## Information given
• • • • •

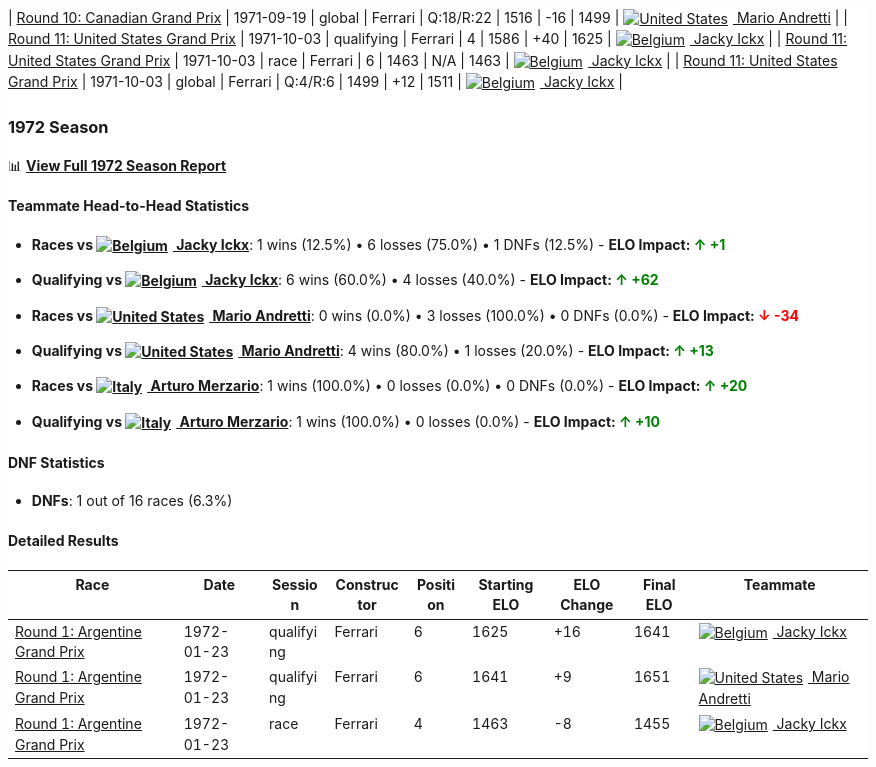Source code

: | [Round 10: Canadian Grand Prix](../seasons/1971-season-report#round-10-canadian-grand-prix) | 1971-09-19 | global | Ferrari | Q:18/R:22 | 1516 | -16 | 1499 | [<img src="https://upload.wikimedia.org/wikipedia/commons/a/a4/Flag_of_the_United_States.svg" alt="United States" width="20" height="auto" style="vertical-align: middle; margin-right: 5px;" onerror="this.outerHTML='🇺🇸'; this.style.marginRight='5px';"/> Mario Andretti](mario-andretti) |
| [Round 11: United States Grand Prix](../seasons/1971-season-report#round-11-united-states-grand-prix) | 1971-10-03 | qualifying | Ferrari | 4 | 1586 | +40 | 1625 | [<img src="https://upload.wikimedia.org/wikipedia/commons/6/65/Flag_of_Belgium.svg" alt="Belgium" width="20" height="auto" style="vertical-align: middle; margin-right: 5px;" onerror="this.outerHTML='🇧🇪'; this.style.marginRight='5px';"/> Jacky Ickx](jacky-ickx) |
| [Round 11: United States Grand Prix](../seasons/1971-season-report#round-11-united-states-grand-prix) | 1971-10-03 | race | Ferrari | 6 | 1463 | N/A | 1463 | [<img src="https://upload.wikimedia.org/wikipedia/commons/6/65/Flag_of_Belgium.svg" alt="Belgium" width="20" height="auto" style="vertical-align: middle; margin-right: 5px;" onerror="this.outerHTML='🇧🇪'; this.style.marginRight='5px';"/> Jacky Ickx](jacky-ickx) |
| [Round 11: United States Grand Prix](../seasons/1971-season-report#round-11-united-states-grand-prix) | 1971-10-03 | global | Ferrari | Q:4/R:6 | 1499 | +12 | 1511 | [<img src="https://upload.wikimedia.org/wikipedia/commons/6/65/Flag_of_Belgium.svg" alt="Belgium" width="20" height="auto" style="vertical-align: middle; margin-right: 5px;" onerror="this.outerHTML='🇧🇪'; this.style.marginRight='5px';"/> Jacky Ickx](jacky-ickx) |

### 1972 Season

📊 **[View Full 1972 Season Report](../seasons/1972-season-report)**

#### Teammate Head-to-Head Statistics

- **Races vs [<img src="https://upload.wikimedia.org/wikipedia/commons/6/65/Flag_of_Belgium.svg" alt="Belgium" width="20" height="auto" style="vertical-align: middle; margin-right: 5px;" onerror="this.outerHTML='🇧🇪'; this.style.marginRight='5px';"/> Jacky Ickx](jacky-ickx)**: 1 wins (12.5%) • 6 losses (75.0%) • 1 DNFs (12.5%) - **ELO Impact: **<span style="color: green;">↑ +1</span>****
- **Qualifying vs [<img src="https://upload.wikimedia.org/wikipedia/commons/6/65/Flag_of_Belgium.svg" alt="Belgium" width="20" height="auto" style="vertical-align: middle; margin-right: 5px;" onerror="this.outerHTML='🇧🇪'; this.style.marginRight='5px';"/> Jacky Ickx](jacky-ickx)**: 6 wins (60.0%) • 4 losses (40.0%) - **ELO Impact: **<span style="color: green;">↑ +62</span>****

- **Races vs [<img src="https://upload.wikimedia.org/wikipedia/commons/a/a4/Flag_of_the_United_States.svg" alt="United States" width="20" height="auto" style="vertical-align: middle; margin-right: 5px;" onerror="this.outerHTML='🇺🇸'; this.style.marginRight='5px';"/> Mario Andretti](mario-andretti)**: 0 wins (0.0%) • 3 losses (100.0%) • 0 DNFs (0.0%) - **ELO Impact: **<span style="color: red;">↓ -34</span>****
- **Qualifying vs [<img src="https://upload.wikimedia.org/wikipedia/commons/a/a4/Flag_of_the_United_States.svg" alt="United States" width="20" height="auto" style="vertical-align: middle; margin-right: 5px;" onerror="this.outerHTML='🇺🇸'; this.style.marginRight='5px';"/> Mario Andretti](mario-andretti)**: 4 wins (80.0%) • 1 losses (20.0%) - **ELO Impact: **<span style="color: green;">↑ +13</span>****

- **Races vs [<img src="https://upload.wikimedia.org/wikipedia/commons/0/03/Flag_of_Italy.svg" alt="Italy" width="20" height="auto" style="vertical-align: middle; margin-right: 5px;" onerror="this.outerHTML='🇮🇹'; this.style.marginRight='5px';"/> Arturo Merzario](arturo-merzario)**: 1 wins (100.0%) • 0 losses (0.0%) • 0 DNFs (0.0%) - **ELO Impact: **<span style="color: green;">↑ +20</span>****
- **Qualifying vs [<img src="https://upload.wikimedia.org/wikipedia/commons/0/03/Flag_of_Italy.svg" alt="Italy" width="20" height="auto" style="vertical-align: middle; margin-right: 5px;" onerror="this.outerHTML='🇮🇹'; this.style.marginRight='5px';"/> Arturo Merzario](arturo-merzario)**: 1 wins (100.0%) • 0 losses (0.0%) - **ELO Impact: **<span style="color: green;">↑ +10</span>****

#### DNF Statistics

- **DNFs**: 1 out of 16 races (6.3%)

#### Detailed Results

| Race | Date | Session | Constructor | Position | Starting ELO | ELO Change | Final ELO | Teammate |
|------|------|---------|-------------|----------|--------------|------------|-----------|----------|
| [Round 1: Argentine Grand Prix](../seasons/1972-season-report#round-1-argentine-grand-prix) | 1972-01-23 | qualifying | Ferrari | 6 | 1625 | +16 | 1641 | [<img src="https://upload.wikimedia.org/wikipedia/commons/6/65/Flag_of_Belgium.svg" alt="Belgium" width="20" height="auto" style="vertical-align: middle; margin-right: 5px;" onerror="this.outerHTML='🇧🇪'; this.style.marginRight='5px';"/> Jacky Ickx](jacky-ickx) |
| [Round 1: Argentine Grand Prix](../seasons/1972-season-report#round-1-argentine-grand-prix) | 1972-01-23 | qualifying | Ferrari | 6 | 1641 | +9 | 1651 | [<img src="https://upload.wikimedia.org/wikipedia/commons/a/a4/Flag_of_the_United_States.svg" alt="United States" width="20" height="auto" style="vertical-align: middle; margin-right: 5px;" onerror="this.outerHTML='🇺🇸'; this.style.marginRight='5px';"/> Mario Andretti](mario-andretti) |
| [Round 1: Argentine Grand Prix](../seasons/1972-season-report#round-1-argentine-grand-prix) | 1972-01-23 | race | Ferrari | 4 | 1463 | -8 | 1455 | [<img src="https://upload.wikimedia.org/wikipedia/commons/6/65/Flag_of_Belgium.svg" alt="Belgium" width="20" height="auto" style="vertical-align: middle; margin-right: 5px;" onerror="this.outerHTML='🇧🇪'; this.style.marginRight='5px';"/> Jacky Ickx](jacky-ickx) |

• • • • •

Which lines in the listing above include the string "Teammate"? Copy each of them.

#### Teammate Head-to-Head Statistics
| Race | Date | Session | Constructor | Position | Starting ELO | ELO Change | Final ELO | Teammate |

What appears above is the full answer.